The transesterification reaction using methanol and ethanol is well known to the man skilled in the art. It most commonly uses homogeneous catalysts, for example acid catalysts (sulfonic acids, sulfuric acid, etc.), as described notably in patent U.S. Pat. No. 4,695,411, various metallic compounds, for example metallic salts such as titanium, zinc, magnesium, tin, antimony or lead salts, and these metallic compounds can be used in form of alcoholates, alkyl derivatives or oxides. Preferably, owing to the high reactivity thereof, homogeneous basic catalysts of NaOH, KOH or LiOH type in solution in methanol are more particularly used, or directly alcoholates of these metals, or even certain carbonates such as potassium carbonate and sodium carbonate for example, as mentioned by Freedman B. Et al.: JAOCS 61 No. 10, p. 1638; by Pryde E. H., “Vegetable Oil Fuels”, Proc. Int. Conf., Fargo, N.D., 1982, pp. 117-122; and in patent U.S. Pat. No. 2,383,602.
Transesterification in the presence of methanol is generally carried out in a single catalysis stage in the case of a batch reaction or at least in two catalysis stages in the case of a continuous operation using overflow reactors as described in patent U.S. Pat. No. 5,354,878.
The ethanolysis methods described are few and much less effective than those using methanol. In fact, with ethanol and with the same alcohol/oil molar ratio than with methanol, it is impossible to obtain naturally separation of the glycerol formed (see notably patent U.S. Pat. No. 2,383,602).
The solvent power of ethanol being much higher than that of methanol, the consequence is that the glycerin formed during the reaction is made soluble. The conversion to esters is penalized thereby, which does not allow a high conversion in a single reaction stage to be obtained.
A second transesterification stage is thus necessary after removing the glycerin formed from the reaction medium.
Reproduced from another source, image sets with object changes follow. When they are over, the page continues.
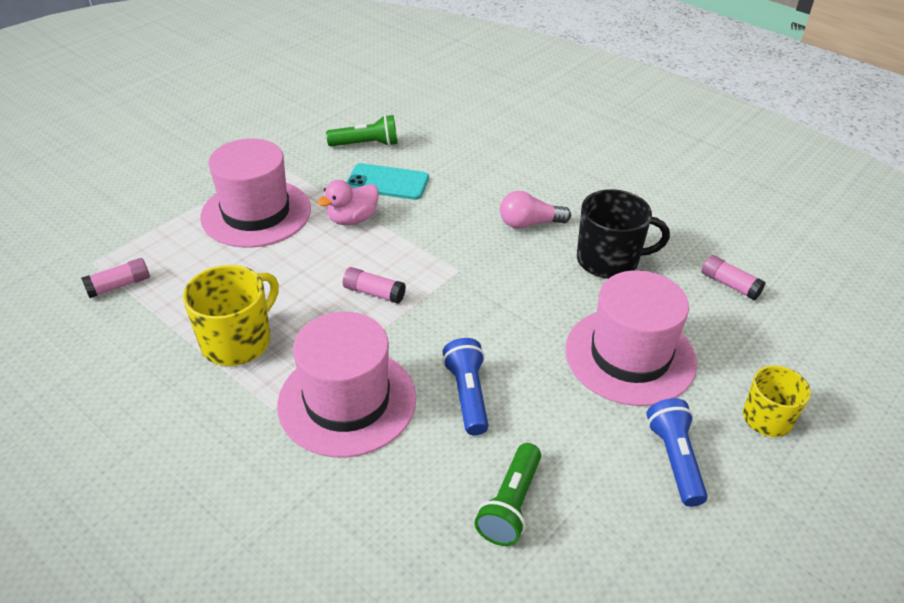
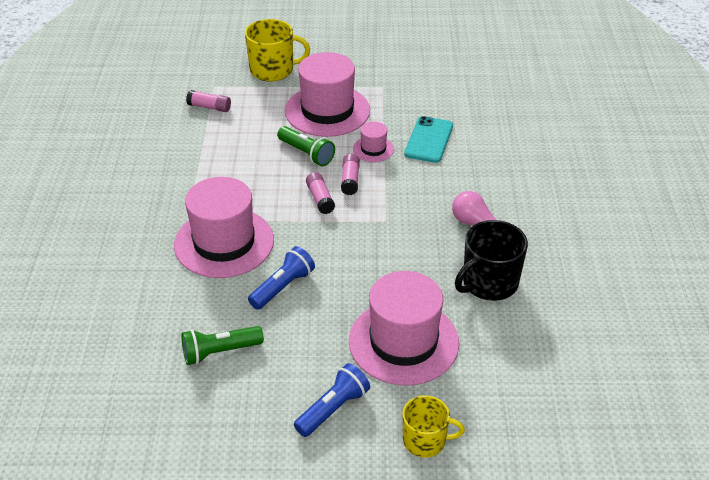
camera: 50 degrees right, 0 degrees up
(238, 341) = (220, 174): yellow mug -> yellow mug (273, 70)
(352, 219) = (373, 149): pink duck -> pink hat
(366, 144) = (454, 107): green flashlight -> green flashlight (306, 154)
(387, 182) = (429, 140): turquoise phone -> turquoise phone turned 45 degrees clockwise
(609, 260) = (489, 283): black mug -> black mug turned 90 degrees clockwise
(729, 284) = (546, 359): pink glue stick -> pink glue stick (350, 180)

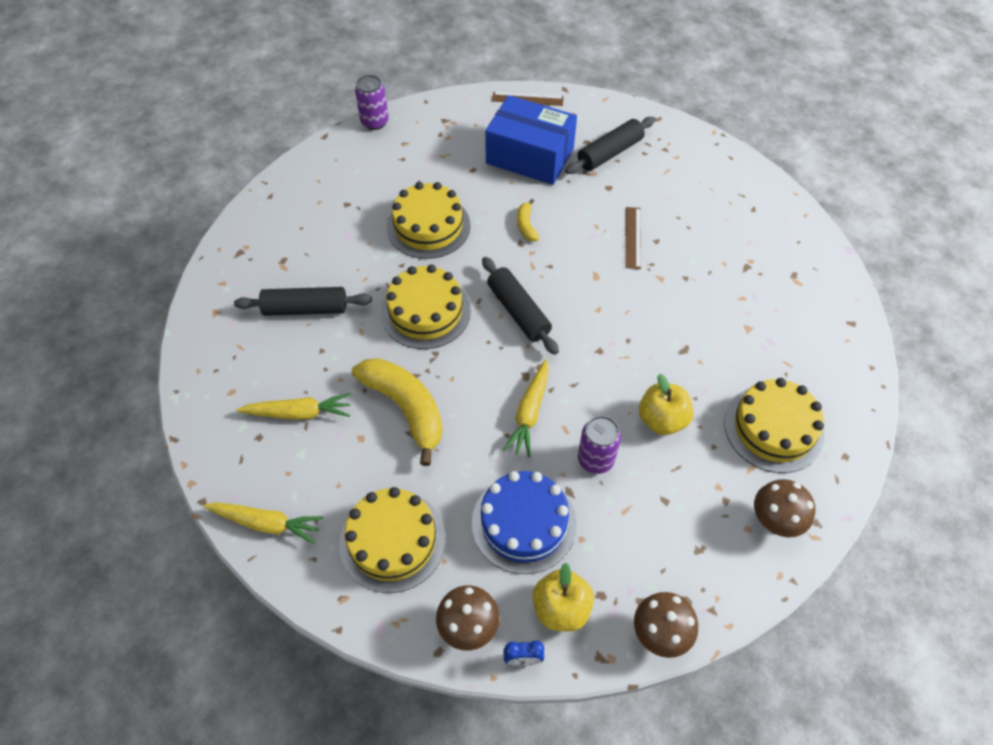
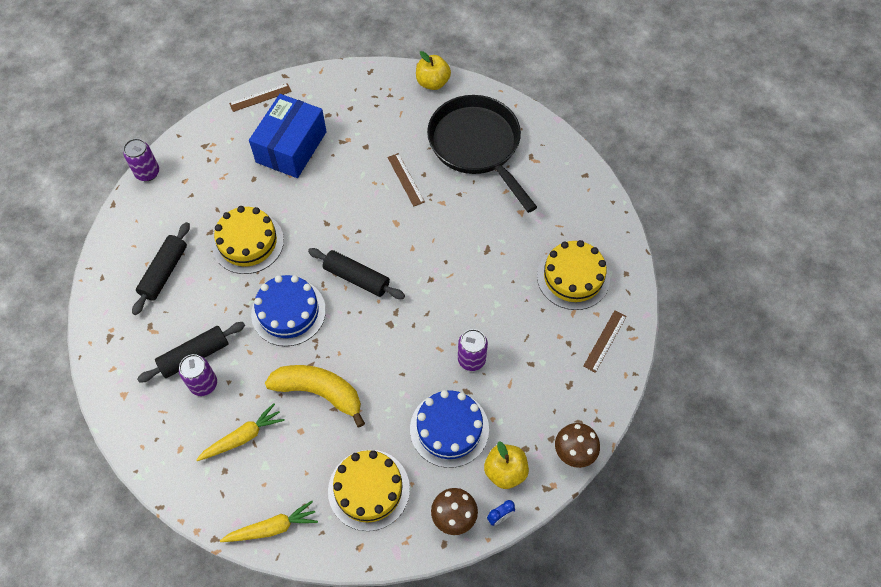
camera: 30 degrees left, 5 degrees up
(296, 340) = (204, 384): none -> purple can
(425, 311) = (288, 312): yellow cake -> blue cake
(526, 226) = (322, 207): yellow banana -> none
(529, 412) = (408, 349): yellow carrot -> none
(530, 156) = (291, 147): blue box -> blue box turned 60 degrees counterclockwise
(609, 153) = (350, 117): black rolling pin -> black rolling pin (164, 272)
(662, 420) = (499, 308): yellow apple -> yellow apple (432, 83)
(735, 238) = (477, 146): none -> black pan
(774, 521) = (605, 341): brown mushroom -> brown ruler

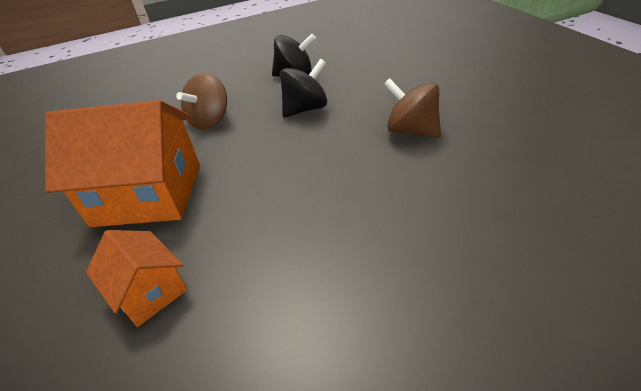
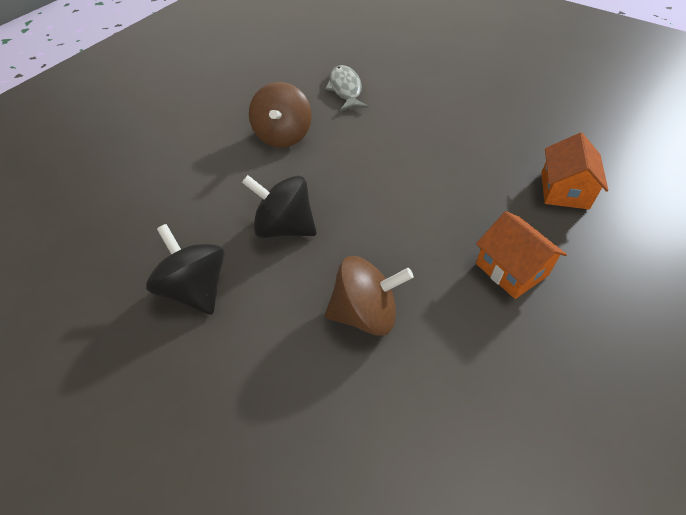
camera: 130 degrees left, 10 degrees up
(148, 194) = (511, 269): orange house -> orange house, size x0.52
(471, 195) = (345, 89): none -> grey fish

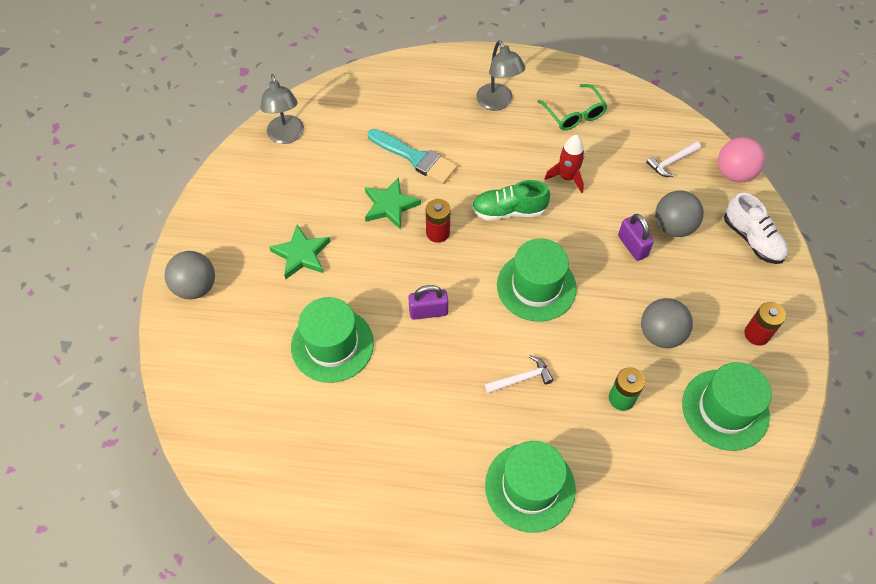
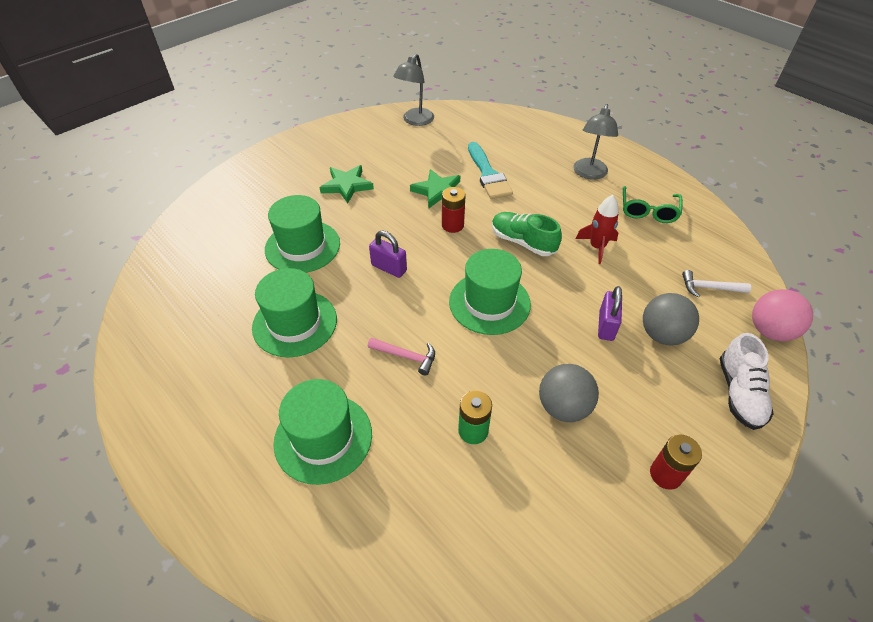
camera: 40 degrees right, 10 degrees down
(196, 287) = (265, 167): grey ball -> none
(521, 378) = (406, 356): white hammer -> pink hammer
(725, 409) = (564, 514): green hat -> green hat (295, 323)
Partial ethanol distillation or addition of a certain amount of water or of a third solvent such as a hydrocarbon, n-heptane for example, allows the solubility of the glycerin to be decreased and a sufficient amount thereof to be eliminated, which allows to reach a high conversion in the second catalysis stage. Another option allowing high conversions to be obtained consists in distilling under certain conditions and under reduced pressure the ethyl esters produced during the first transesterification stage.